◆ **About this task**
Rewrite the stretch from the start of the records through the line containing "Proyecto realizado por", replacing "Source code" with "Raw source" and keeping everything else the same. Leave the pictures out of your answer.
****************
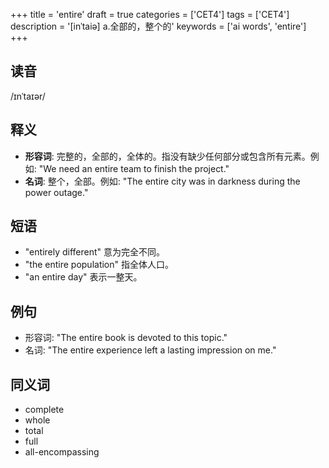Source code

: +++
title = 'entire'
draft = true
categories = ['CET4']
tags = ['CET4']
description = '[inˈtaiə] a.全部的，整个的'
keywords = ['ai words', 'entire']
+++

## 读音
/ɪnˈtaɪər/

## 释义
- **形容词**: 完整的，全部的，全体的。指没有缺少任何部分或包含所有元素。例如: "We need an entire team to finish the project."
- **名词**: 整个，全部。例如: "The entire city was in darkness during the power outage."

## 短语
- "entirely different" 意为完全不同。
- "the entire population" 指全体人口。
- "an entire day" 表示一整天。

## 例句
- 形容词: "The entire book is devoted to this topic."
- 名词: "The entire experience left a lasting impression on me."

## 同义词
- complete
- whole
- total
- full
- all-encompassing
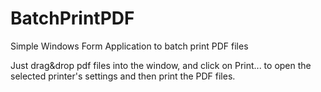 # BatchPrintPDF
Simple Windows Form Application to batch print PDF files

Just drag&drop pdf files into the window, and click on Print... to open the selected printer's settings and then print the PDF files.
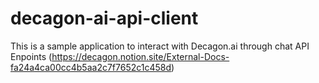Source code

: # decagon-ai-api-client
This is a sample application to interact with Decagon.ai through chat API Enpoints (https://decagon.notion.site/External-Docs-fa24a4ca00cc4b5aa2c7f7652c1c458d)
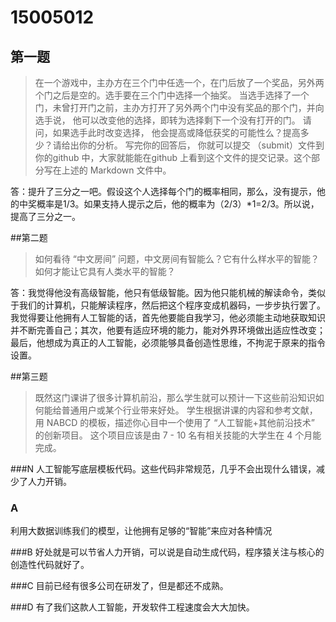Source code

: # 15005012

## 第一题

> 在一个游戏中，主办方在三个门中任选一个，在门后放了一个奖品，另外两个门之后是空的。选手要在三个门中选择一个抽奖。 当选手选择了一个门，未曾打开门之前，主办方打开了另外两个门中没有奖品的那个门，并向选手说， 他可以改变他的选择，即转为选择剩下一个没有打开的门。 请问，如果选手此时改变选择， 他会提高或降低获奖的可能性么？提高多少？请给出你的分析。 写完你的回答后， 你就可以提交 （submit）文件到你的github 中，大家就能能在github 上看到这个文件的提交记录。这个部分写在上述的 Markdown 文件中。

 答：提升了三分之一吧。假设这个人选择每个门的概率相同，那么，没有提示，他的中奖概率是1/3。如果支持人提示之后，他的概率为（2/3）*1=2/3。所以说，提高了三分之一。

##第二题
>如何看待 “中文房间” 问题，中文房间有智能么？它有什么样水平的智能？如何才能让它具有人类水平的智能？

答：我觉得他没有高级智能，他只有低级智能。因为他只能机械的解读命令，类似于我们的计算机，只能解读程序，然后把这个程序变成机器码，一步步执行罢了。我觉得要让他拥有人工智能的话，首先他要能自我学习，他必须能主动地获取知识并不断完善自己；其次，他要有适应环境的能力，能对外界环境做出适应性改变；最后，他想成为真正的人工智能，必须能够具备创造性思维，不拘泥于原来的指令设置。

##第三题
>既然这门课讲了很多计算机前沿，那么学生就可以预计一下这些前沿知识如何能给普通用户或某个行业带来好处。 学生根据讲课的内容和参考文献，用 NABCD 的模板，描述你心目中一个使用了 “人工智能+其他前沿技术” 的创新项目。 这个项目应该是由 7 - 10 名有相关技能的大学生在 4 个月能完成。

###N
人工智能写底层模板代码。这些代码非常规范，几乎不会出现什么错误，减少了人力开销。
### A

利用大数据训练我们的模型，让他拥有足够的“智能”来应对各种情况

###B
好处就是可以节省人力开销，可以说是自动生成代码，程序猿关注与核心的创造性代码就好了。

###C
目前已经有很多公司在研发了，但是都还不成熟。

###D
有了我们这款人工智能，开发软件工程速度会大大加快。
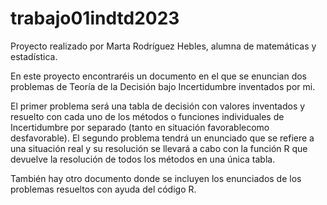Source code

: # trabajo01indtd2023
Proyecto realizado por Marta Rodríguez Hebles, alumna de matemáticas y estadística.

En este proyecto encontraréis un documento en el que se enuncian dos problemas de Teoría de la Decisión bajo Incertidumbre inventados por mi. 

El primer problema será una tabla de decisión con valores inventados y resuelto con cada uno de los métodos o funciones individuales de Incertidumbre por separado (tanto en situación favorablecomo desfavorable). 
El segundo problema tendrá un enunciado que se refiere a una situación real y su resolución se llevará a cabo con la función R que devuelve la resolución de todos los métodos en una única tabla. 

También hay otro documento donde se incluyen los enunciados de los problemas resueltos con ayuda del código R.
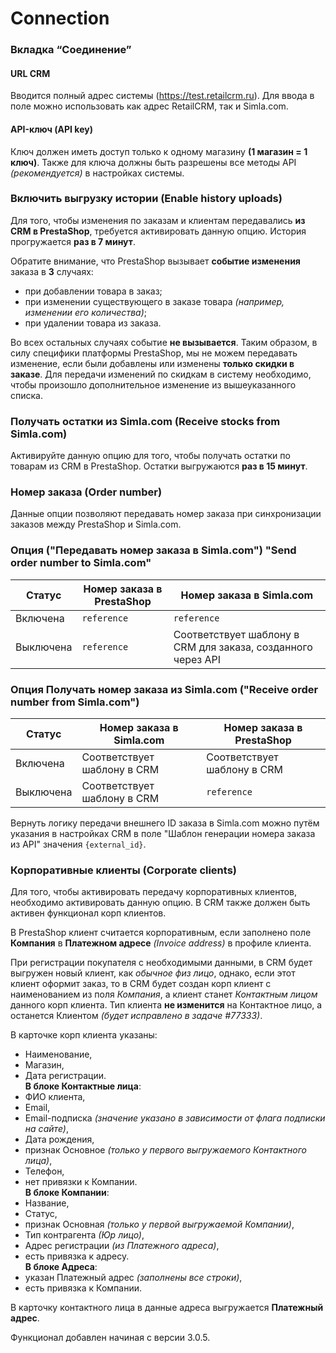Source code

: # Connection

### Вкладка “Соединение”

  

#### URL CRM

Вводится полный адрес системы (https://test.retailcrm.ru). Для ввода в поле можно использовать как адрес RetailCRM, так и Simla.com.  

#### API-ключ (API key)

Ключ должен иметь доступ только к одному магазину **(1 магазин = 1 ключ)**. Также для ключа должны быть разрешены все методы API *(рекомендуется)* в настройках системы.
 

### Включить выгрузку истории (Enable history uploads)

Для того, чтобы изменения по заказам и клиентам передавались **из CRM в PrestaShop**, требуется активировать данную опцию. История прогружается **раз в 7 минут**.

Обратите внимание, что PrestaShop вызывает **событие изменения** заказа в **3** случаях:

- при добавлении товара в заказ;
- при изменении существующего в заказе товара *(например, изменении его количества)*; 
- при удалении товара из заказа.
    
Во всех остальных случаях событие **не вызывается**. Таким образом, в силу специфики платформы PrestaShop, мы не можем передавать изменение, если были добавлены или изменены **только скидки в заказе**. Для передачи изменений по скидкам в систему необходимо, чтобы произошло дополнительное изменение из вышеуказанного списка.

### Получать остатки из Simla.com (Receive stocks from Simla.com)

Активируйте данную опцию для того, чтобы получать остатки по товарам из CRM в PrestaShop. Остатки выгружаются **раз в 15 минут**.

### Номер заказа (Order number)

Данные опции позволяют передавать номер заказа при синхронизации заказов между PrestaShop и Simla.com.

### Опция ("Передавать номер заказа в Simla.com") "Send order number to Simla.com"

|  Статус     |  Номер заказа в PrestaShop  |  Номер заказа в Simla.com                                      |
|-------------|-----------------------------|----------------------------------------------------------------|
|  Включена   |  `reference`                |  `reference`                                                   |
|  Выключена  |  `reference`                |  Cоответствует шаблону в CRM для заказа, созданного через API  |

### Опция Получать номер заказа из Simla.com ("Receive order number from Simla.com")

|  Статус     |  Номер заказа в Simla.com     |  Номер заказа в PrestaShop                                   |
|-------------|-------------------------------|--------------------------------------------------------------|
|  Включена   |  Cоответствует шаблону в CRM  |  Cоответствует шаблону в CRM                                 |
|  Выключена  |  Cоответствует шаблону в CRM  |  `reference`                                                 |

Вернуть логику передачи внешнего ID заказа в Simla.com можно путём указания в настройках CRM в поле "Шаблон генерации номера заказа из API" значения `{external_id}`.

### Корпоративные клиенты (Corporate clients)

Для того, чтобы активировать передачу корпоративных клиентов, необходимо активировать данную опцию. В CRM также должен быть активен функционал корп клиентов.

В PrestaShop клиент считается корпоративным, если заполнено поле **Компания** в **Платежном адресе** *(Invoice address)* в профиле клиента.

При регистрации покупателя с необходимыми данными, в CRM будет выгружен новый клиент, как *обычное физ лицо*, однако, если этот клиент оформит заказ, то в CRM будет создан корп клиент с наименованием из поля *Компания*, а клиент станет *Контактным лицом* данного корп клиента. Тип клиента **не изменится** на Контактное лицо, а останется Клиентом *(будет исправлено в задаче #77333)*.

В карточке корп клиента указаны: 
- Наименование, 
- Магазин, 
- Дата регистрации. <br/>
**В блоке Контактные лица**: 
- ФИО клиента, 
- Email, 
- Email-подписка *(значение указано в зависимости от флага подписки на сайте)*, 
- Дата рождения, 
- признак Основное *(только у первого выгружаемого Контактного лица)*, 
- Телефон, 
- нет привязки к Компании. <br>
**В блоке Компании**: 
- Название, 
- Статус, 
- признак Основная *(только у первой выгружаемой Компании)*, 
- Тип контрагента *(Юр лицо)*, 
- Адрес регистрации *(из Платежного адреса)*, 
- есть привязка к адресу. <br>
**В блоке Адреса**: 
- указан Платежный адрес *(заполнены все строки)*, 
- есть привязка к Компании.

В карточку контактного лица в данные адреса выгружается **Платежный адрес**.

Функционал добавлен начиная с версии 3.0.5.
****************
◆ **The answer**
Raw source

: +++
title = 'entire'
draft = true
categories = ['CET4']
tags = ['CET4']
description = '[inˈtaiə] a.全部的，整个的'
keywords = ['ai words', 'entire']
+++

## 读音
/ɪnˈtaɪər/

## 释义
- **形容词**: 完整的，全部的，全体的。指没有缺少任何部分或包含所有元素。例如: "We need an entire team to finish the project."
- **名词**: 整个，全部。例如: "The entire city was in darkness during the power outage."

## 短语
- "entirely different" 意为完全不同。
- "the entire population" 指全体人口。
- "an entire day" 表示一整天。

## 例句
- 形容词: "The entire book is devoted to this topic."
- 名词: "The entire experience left a lasting impression on me."

## 同义词
- complete
- whole
- total
- full
- all-encompassing
 # BatchPrintPDF
Simple Windows Form Application to batch print PDF files

Just drag&drop pdf files into the window, and click on Print... to open the selected printer's settings and then print the PDF files.
Raw source

: # decagon-ai-api-client
This is a sample application to interact with Decagon.ai through chat API Enpoints (https://decagon.notion.site/External-Docs-fa24a4ca00cc4b5aa2c7f7652c1c458d)
Raw source

: # 15005012

## 第一题

> 在一个游戏中，主办方在三个门中任选一个，在门后放了一个奖品，另外两个门之后是空的。选手要在三个门中选择一个抽奖。 当选手选择了一个门，未曾打开门之前，主办方打开了另外两个门中没有奖品的那个门，并向选手说， 他可以改变他的选择，即转为选择剩下一个没有打开的门。 请问，如果选手此时改变选择， 他会提高或降低获奖的可能性么？提高多少？请给出你的分析。 写完你的回答后， 你就可以提交 （submit）文件到你的github 中，大家就能能在github 上看到这个文件的提交记录。这个部分写在上述的 Markdown 文件中。

 答：提升了三分之一吧。假设这个人选择每个门的概率相同，那么，没有提示，他的中奖概率是1/3。如果支持人提示之后，他的概率为（2/3）*1=2/3。所以说，提高了三分之一。

##第二题
>如何看待 “中文房间” 问题，中文房间有智能么？它有什么样水平的智能？如何才能让它具有人类水平的智能？

答：我觉得他没有高级智能，他只有低级智能。因为他只能机械的解读命令，类似于我们的计算机，只能解读程序，然后把这个程序变成机器码，一步步执行罢了。我觉得要让他拥有人工智能的话，首先他要能自我学习，他必须能主动地获取知识并不断完善自己；其次，他要有适应环境的能力，能对外界环境做出适应性改变；最后，他想成为真正的人工智能，必须能够具备创造性思维，不拘泥于原来的指令设置。

##第三题
>既然这门课讲了很多计算机前沿，那么学生就可以预计一下这些前沿知识如何能给普通用户或某个行业带来好处。 学生根据讲课的内容和参考文献，用 NABCD 的模板，描述你心目中一个使用了 “人工智能+其他前沿技术” 的创新项目。 这个项目应该是由 7 - 10 名有相关技能的大学生在 4 个月能完成。

###N
人工智能写底层模板代码。这些代码非常规范，几乎不会出现什么错误，减少了人力开销。
### A

利用大数据训练我们的模型，让他拥有足够的“智能”来应对各种情况

###B
好处就是可以节省人力开销，可以说是自动生成代码，程序猿关注与核心的创造性代码就好了。

###C
目前已经有很多公司在研发了，但是都还不成熟。

###D
有了我们这款人工智能，开发软件工程速度会大大加快。
Raw source

: # trabajo01indtd2023
Proyecto realizado por Marta Rodríguez Hebles, alumna de matemáticas y estadística.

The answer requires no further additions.